Reproduce the listing below, substituting "voucher" for every occurrence of "ticket" and leaving all other text unchanged.

Top of Source material

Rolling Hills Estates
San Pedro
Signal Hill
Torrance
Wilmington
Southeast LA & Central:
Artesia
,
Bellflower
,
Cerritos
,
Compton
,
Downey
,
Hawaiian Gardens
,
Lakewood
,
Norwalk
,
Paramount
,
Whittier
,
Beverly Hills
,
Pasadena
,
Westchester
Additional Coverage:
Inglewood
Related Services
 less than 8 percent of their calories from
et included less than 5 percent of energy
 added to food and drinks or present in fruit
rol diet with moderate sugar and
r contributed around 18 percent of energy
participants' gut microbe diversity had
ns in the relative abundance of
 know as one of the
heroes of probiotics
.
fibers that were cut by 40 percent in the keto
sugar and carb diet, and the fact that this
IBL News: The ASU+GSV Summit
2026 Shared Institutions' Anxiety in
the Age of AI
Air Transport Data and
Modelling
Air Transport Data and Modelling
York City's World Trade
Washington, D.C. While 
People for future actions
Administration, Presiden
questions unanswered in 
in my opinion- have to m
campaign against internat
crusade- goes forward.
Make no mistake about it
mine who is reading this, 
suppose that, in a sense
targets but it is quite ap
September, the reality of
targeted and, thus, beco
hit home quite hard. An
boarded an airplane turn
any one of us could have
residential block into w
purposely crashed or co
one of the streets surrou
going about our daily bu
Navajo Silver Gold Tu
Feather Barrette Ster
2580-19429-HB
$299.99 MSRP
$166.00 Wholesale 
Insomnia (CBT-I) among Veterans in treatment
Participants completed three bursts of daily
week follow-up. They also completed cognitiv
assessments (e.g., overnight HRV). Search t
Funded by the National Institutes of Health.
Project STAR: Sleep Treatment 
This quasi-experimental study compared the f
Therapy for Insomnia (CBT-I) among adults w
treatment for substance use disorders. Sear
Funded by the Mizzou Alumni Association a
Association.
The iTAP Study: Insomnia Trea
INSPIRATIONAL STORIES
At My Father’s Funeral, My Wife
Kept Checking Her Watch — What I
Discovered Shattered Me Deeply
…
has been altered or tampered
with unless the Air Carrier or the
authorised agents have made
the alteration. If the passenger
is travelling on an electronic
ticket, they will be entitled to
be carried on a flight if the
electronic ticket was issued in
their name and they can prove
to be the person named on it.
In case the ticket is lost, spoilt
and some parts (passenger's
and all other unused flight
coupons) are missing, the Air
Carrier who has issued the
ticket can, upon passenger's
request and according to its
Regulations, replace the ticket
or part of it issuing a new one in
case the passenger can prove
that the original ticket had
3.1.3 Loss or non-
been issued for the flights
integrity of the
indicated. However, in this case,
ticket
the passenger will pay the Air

Bottom of Source material

#### Response area:
Rolling Hills Estates
San Pedro
Signal Hill
Torrance
Wilmington
Southeast LA & Central:
Artesia
,
Bellflower
,
Cerritos
,
Compton
,
Downey
,
Hawaiian Gardens
,
Lakewood
,
Norwalk
,
Paramount
,
Whittier
,
Beverly Hills
,
Pasadena
,
Westchester
Additional Coverage:
Inglewood
Related Services
 less than 8 percent of their calories from
et included less than 5 percent of energy
 added to food and drinks or present in fruit
rol diet with moderate sugar and
r contributed around 18 percent of energy
participants' gut microbe diversity had
ns in the relative abundance of
 know as one of the
heroes of probiotics
.
fibers that were cut by 40 percent in the keto
sugar and carb diet, and the fact that this
IBL News: The ASU+GSV Summit
2026 Shared Institutions' Anxiety in
the Age of AI
Air Transport Data and
Modelling
Air Transport Data and Modelling
York City's World Trade
Washington, D.C. While 
People for future actions
Administration, Presiden
questions unanswered in 
in my opinion- have to m
campaign against internat
crusade- goes forward.
Make no mistake about it
mine who is reading this, 
suppose that, in a sense
targets but it is quite ap
September, the reality of
targeted and, thus, beco
hit home quite hard. An
boarded an airplane turn
any one of us could have
residential block into w
purposely crashed or co
one of the streets surrou
going about our daily bu
Navajo Silver Gold Tu
Feather Barrette Ster
2580-19429-HB
$299.99 MSRP
$166.00 Wholesale 
Insomnia (CBT-I) among Veterans in treatment
Participants completed three bursts of daily
week follow-up. They also completed cognitiv
assessments (e.g., overnight HRV). Search t
Funded by the National Institutes of Health.
Project STAR: Sleep Treatment 
This quasi-experimental study compared the f
Therapy for Insomnia (CBT-I) among adults w
treatment for substance use disorders. Sear
Funded by the Mizzou Alumni Association a
Association.
The iTAP Study: Insomnia Trea
INSPIRATIONAL STORIES
At My Father’s Funeral, My Wife
Kept Checking Her Watch — What I
Discovered Shattered Me Deeply
…
has been altered or tampered
with unless the Air Carrier or the
authorised agents have made
the alteration. If the passenger
is travelling on an electronic
voucher, they will be entitled to
be carried on a flight if the
electronic voucher was issued in
their name and they can prove
to be the person named on it.
In case the voucher is lost, spoilt
and some parts (passenger's
and all other unused flight
coupons) are missing, the Air
Carrier who has issued the
voucher can, upon passenger's
request and according to its
Regulations, replace the voucher
or part of it issuing a new one in
case the passenger can prove
that the original voucher had
3.1.3 Loss or non-
been issued for the flights
integrity of the
indicated. However, in this case,
voucher
the passenger will pay the Air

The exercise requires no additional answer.